───── EXTRAIT À LIRE

Sur l’œuvre entier de Mirbeau plane la mort. À mi-chemin entre inspiration décadente et naturaliste, elle s’offre comme une thématique récurrente et durable, présentant un vivier de représentations assez romanesques, à travers la mort du Prussien dans Le Calvaire (1886), les  exécutions complaisantes du Jardin des supplices (1898) ou l’hécatombe finale des Mauvais Bergers (1897). Du reste, cette mort-événement détermine en partie la réputation subversive d’une œuvre romanesque que certains jugent encore scandaleuse.

À rebours de cette distanciation strictement littéraire, la mort figure aussi une réalité appréhendée par le cœur et l’esprit de Mirbeau. La mort des siens et de ses proches – sa mère, Maupassant, Zola… – le montre tâchant de dire le phénomène en l’articulant intimement à son antithèse, l’amour, c’est-à-dire la vie. La portée profondément affective de cette exploration éclate quand il s’agit de figurer la mort comme sanction d’un trop-plein ou au contraire d’une carence en amour.

Qu’en est-il dans l’œuvre ? Les romans dits autobiographiques montrent la mort, non seulement dénuée de toute connotation d’effroi, mais comme un possible objet du désir. Mintié, l’abbé Jules, Sébastien Roch, partagent épisodiquement ou de façon durable une même aspiration suicidaire, à laquelle seuls Lucien, dans Dans le ciel (1893), et le petit bossu, dans Sébastien Roch (1890) donneront une réalisation effective. C’est que, dans les premières œuvres, la pensée de la mort fait partie intégrante d’une tentation régressive de rompre avec l’hostilité du monde, à quoi elle permet de tourner le dos : à l’accablante misère de tout, à la pesanteur du réel, la bienheureuse mort s’impose comme un espace d’affranchissement complet. Elle offre la consolante perspective d’une délivrance, d’une fin irrévocable, à des personnages en quête de libération, voire d’échappatoire.

Différente est l’approche romanesque de la mort dès les dernières années du siècle. Plus question d’une mort qui ne serait qu’une fin, scandaleuse d’inutilité. Un mouvement se met en branle, par lequel la mort est à l’origine d’une renaissance potentielle en impulsant un cycle. Dans le ciel développe le paradigme littéraire du fumier où grouillent les formes de vie se nourrissant de la mort ; les fleurs du Jardin des supplices s’épanouissent elles aussi sur un terreau identique, à l’instar de la beauté de Clara, dont la spectaculaire mise en scène de la mort est au service de la formulation d’une esthétique et d’une philosophie panthéistes. La mort devient promesse de vie, et cet avatar décadent, qui fait de la fin une possibilité de renouveau, se décline sur plusieurs modes. L’union de la mort et de la vie se lit notamment dans les représentations du rituel de la mort et du mariage mêlé : les désirs de mort de Clara, dans Le Jardin des supplices, de Juliette dans Le Calvaire, voire du père Roch dans Sébastien Roch, disent les formes multiples et prégnantes de cette intrication d’Éros et Thanatos.

──────────
───── ENREGISTREMENTS DE DONNÉES

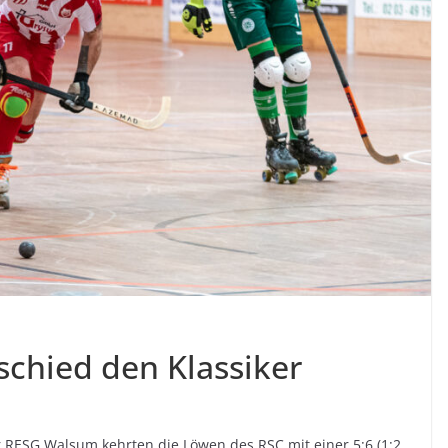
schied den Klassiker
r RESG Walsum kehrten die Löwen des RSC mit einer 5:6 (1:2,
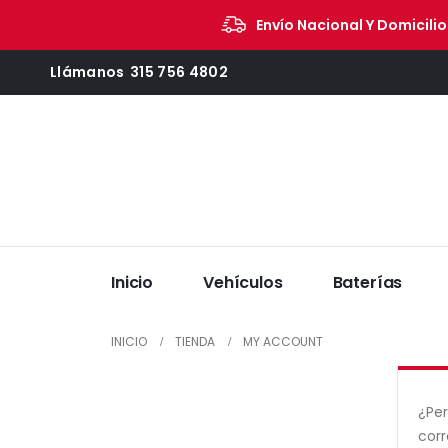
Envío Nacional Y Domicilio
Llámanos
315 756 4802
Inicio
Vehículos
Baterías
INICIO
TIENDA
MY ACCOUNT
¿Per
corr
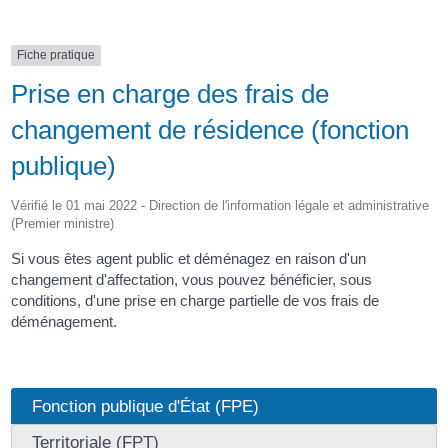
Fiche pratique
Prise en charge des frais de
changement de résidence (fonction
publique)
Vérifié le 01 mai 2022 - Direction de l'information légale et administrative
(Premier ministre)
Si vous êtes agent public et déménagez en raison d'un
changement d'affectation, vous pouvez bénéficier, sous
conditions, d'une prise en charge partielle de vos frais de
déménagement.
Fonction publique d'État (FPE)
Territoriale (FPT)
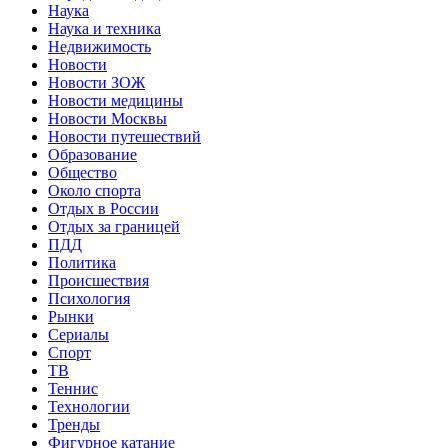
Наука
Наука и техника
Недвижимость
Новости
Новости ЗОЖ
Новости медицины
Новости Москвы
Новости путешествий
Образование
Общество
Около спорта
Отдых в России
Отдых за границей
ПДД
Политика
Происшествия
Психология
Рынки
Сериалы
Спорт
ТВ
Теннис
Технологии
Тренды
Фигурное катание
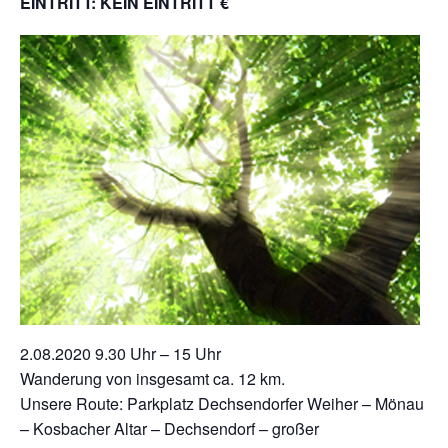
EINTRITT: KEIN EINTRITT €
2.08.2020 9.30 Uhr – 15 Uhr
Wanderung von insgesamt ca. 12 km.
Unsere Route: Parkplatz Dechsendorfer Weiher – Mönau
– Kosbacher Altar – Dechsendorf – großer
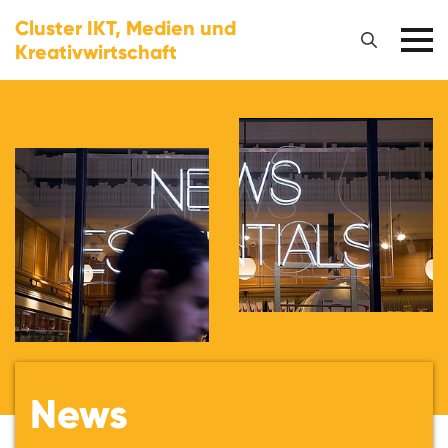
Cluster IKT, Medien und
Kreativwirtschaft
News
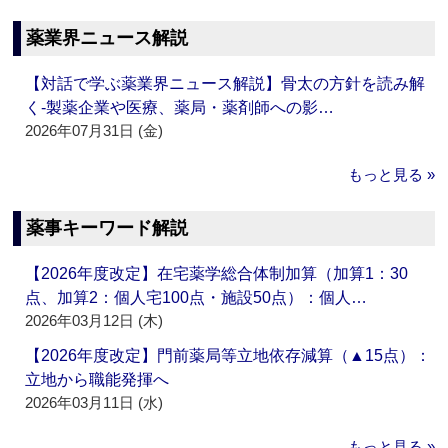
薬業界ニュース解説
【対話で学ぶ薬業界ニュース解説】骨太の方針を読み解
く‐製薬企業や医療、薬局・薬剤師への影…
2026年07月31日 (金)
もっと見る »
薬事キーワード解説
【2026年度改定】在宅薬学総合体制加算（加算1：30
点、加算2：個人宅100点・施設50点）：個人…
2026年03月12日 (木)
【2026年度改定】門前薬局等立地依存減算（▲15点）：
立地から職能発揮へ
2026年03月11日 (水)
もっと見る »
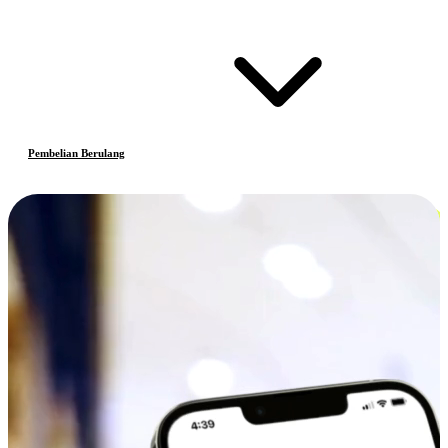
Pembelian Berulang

──────────

CONSIGNE DE L'EXERCICE: Recopiez le passage de l'extrait sur la mort chez Mirbeau qui commence par « À rebours de » et va jusqu'à « carence en amour. » inclus.

RÉPONSE:
À rebours de cette distanciation strictement littéraire, la mort figure aussi une réalité appréhendée par le cœur et l’esprit de Mirbeau. La mort des siens et de ses proches – sa mère, Maupassant, Zola… – le montre tâchant de dire le phénomène en l’articulant intimement à son antithèse, l’amour, c’est-à-dire la vie. La portée profondément affective de cette exploration éclate quand il s’agit de figurer la mort comme sanction d’un trop-plein ou au contraire d’une carence en amour.